Manages application lifecycle through GitOps, progressive delivery, and edge routing — with ArgoCD, Argo Rollouts, and Traefik sub-agents.
The App Operator coordinates 3 specialized sub-agents, each connecting to its own MCP server via JIT connections. Together, they handle everything from ArgoCD application onboarding through zero-downtime canary rollouts to Traefik traffic management.
Architecture
All three sub-agents follow the same operational pattern:
- READ-ONLY requests → Query Fast-Path (single tool call, no planning)
- STATE-MODIFYING requests → Full Phased Workflow (mandatory HITL approval)
ArgoCD Sub-Agent (argocd-onboarder)
Orchestrates ArgoCD GitOps operations covering Projects, Repositories, and Applications lifecycle.

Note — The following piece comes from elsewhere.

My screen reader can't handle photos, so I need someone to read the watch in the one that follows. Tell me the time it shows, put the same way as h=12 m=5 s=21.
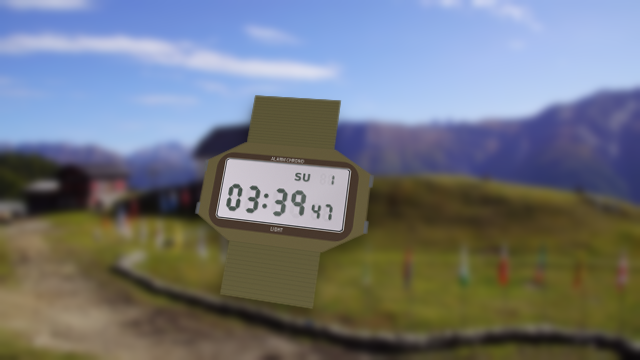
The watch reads h=3 m=39 s=47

Read-Only Operations (Fast-Path)
| Query Type | Tool |
|---|
| List applications | list_applications |
| Application details / YAML | get_application_details |
| Application events | get_application_events |
| Application logs | get_application_logs |
| Sync status | get_sync_status |
| Application diff | get_application_diff |
| List repositories | list_repositories |
| Get repository | get_repository |
| List projects | list_projects |
| Get project | get_project |
MCP Resource URIs
| Resource | URI |
|---|
| Applications by cluster | argocd://applications/{cluster} |
| Application metrics | argocd://application-metrics/{cluster}/{app} |
| Sync operations | argocd://sync-operations/{cluster} |
| Deployment events | argocd://deployment-events/{cluster} |
| Cluster health | argocd://cluster-health/{cluster} |
State-Modifying Workflows
| Operation | HITL Phase | Key Actions |
|---|
| Create/Update Application | action_plan_review | Show action, app, project, namespace, source, revision, impact |
| Sync Application | action_plan_review | Run get_application_diff first, show diff in plan |
| Delete Application | deletion_plan_review | Show target type, name, cascade setting, impact |
| Onboard Repository | action_plan_review | Supports HTTPS and SSH, validates connectivity |
Idempotency Rules
| Before creating... | First check with... | If exists... |
|---|
| Application | get_application_details or list_applications | Use update_application instead |
| Project | get_project | Use create_project with updated spec (upserts) |
| Repository | get_repository or list_repositories | Skip — already registered |
Argo Rollouts Sub-Agent (argo-rollouts-onboarder)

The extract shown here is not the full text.